Wpadł w dziurę, której... nie było?
Data publikacji: Autor: (kd) - Express Ilustrowany

Arkadiusz Śpiewak od dwóch miesięcy walczy z łódzkim Zarządem Dróg i Transportu o odszkodowanie za uszkodzone podwozie samochodu. Jadąc ulicą Srebrzyńską, wpadł w dziurę w jezdni. Tymczasem urzędnicy twierdzą, że na tej ulicy dziury nigdy nie było.

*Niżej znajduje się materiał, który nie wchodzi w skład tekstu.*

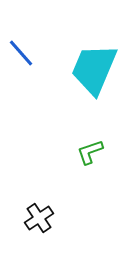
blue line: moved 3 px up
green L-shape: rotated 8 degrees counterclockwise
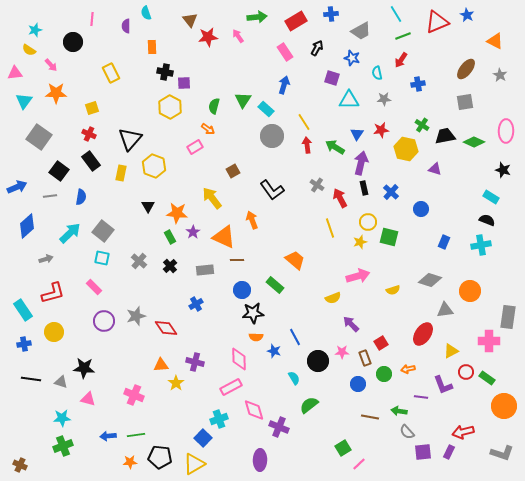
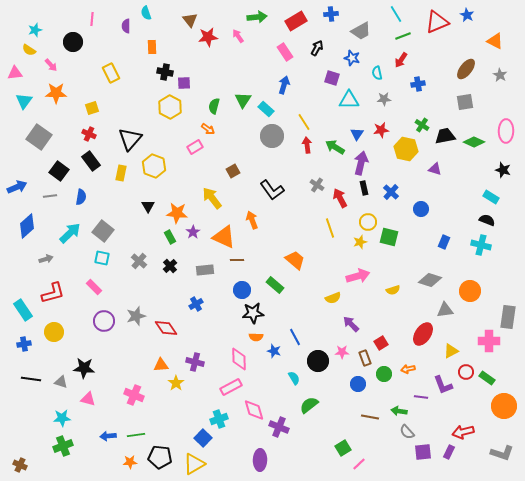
cyan cross at (481, 245): rotated 24 degrees clockwise
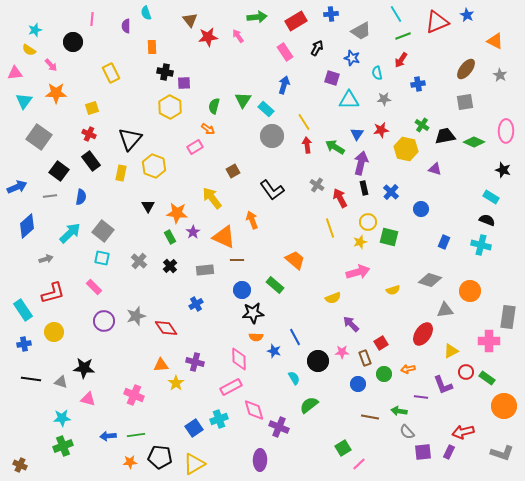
pink arrow at (358, 276): moved 4 px up
blue square at (203, 438): moved 9 px left, 10 px up; rotated 12 degrees clockwise
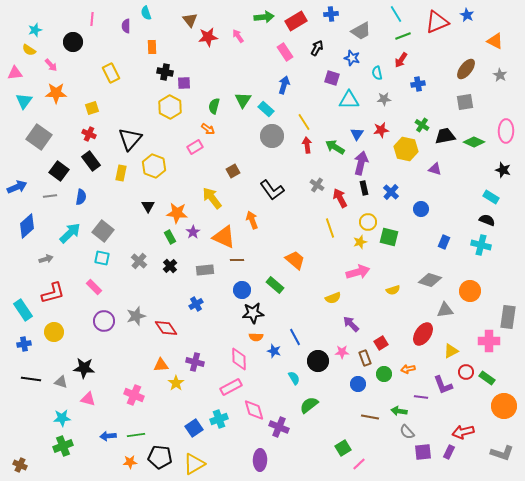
green arrow at (257, 17): moved 7 px right
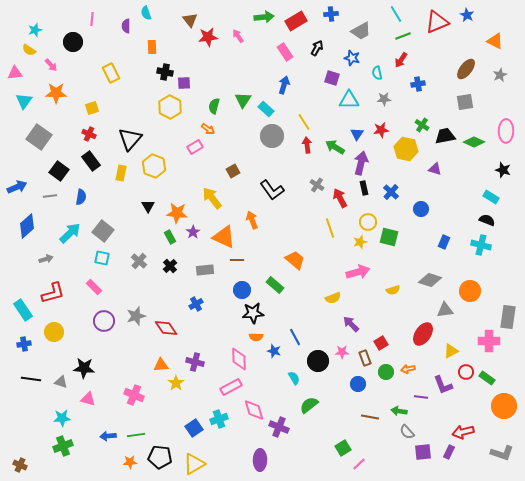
gray star at (500, 75): rotated 16 degrees clockwise
green circle at (384, 374): moved 2 px right, 2 px up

– W wyniku uderzenia skrzywiłem felgę, uszkodziłem amortyzator i drążek kierowniczy samochodu. Koszt naprawy to ponad 1000 zł – mówi poszkodowany.
Pan Arkadiusz natychmiast po wypadku złożył wniosek o odszkodowanie w Zarządzie Dróg i Transportu. Po kilku tygodniach otrzymał zaskakującą odpowiedź.
– Firma ubezpieczeniowa odmówiła mi przyznania pieniędzy. Według opinii inspektora z Zarządu Dróg i Transportu, na którym opierała się negatywna odpowiedź, wyrwy, w jaką wpadłem, w ogóle nie było – opowiada pechowy kierowca.
Urzędników nie przekonało nawet zdjęcie dziury, które właściciel auta zrobił zaraz po wypadku.
– W Zarządzie nie chciano mnie nawet słuchać, a tym bardziej oglądać zdjęcia. Nie pomogła też osobista interwencja u wicedyrektora Zarządu Dróg i Transportu Stanisława Zdrajkowskiego – dodaje pan Arkadiusz.
A co na to pracownicy Zarządu Dróg i Transportu?
– Według pogotowia drogowego, które w dniu zgłoszenia szkody pojechało na ul. Srebrzyńską, było tam tylko kilka drobnych wyłuszczeń w nawierzchni. Niemożliwością jest dokonanie na takiej jezdni opisywanych przez poszkodowanego uszkodzeń. Nie mamy w dokumentacji jego zdjęcia. Może się odwołać od decyzji ubezpieczyciela – informuje lakonicznie Aleksandra Mioduszewska, rzecznik prasowy Zarządu Dróg i Transportu w Łodzi.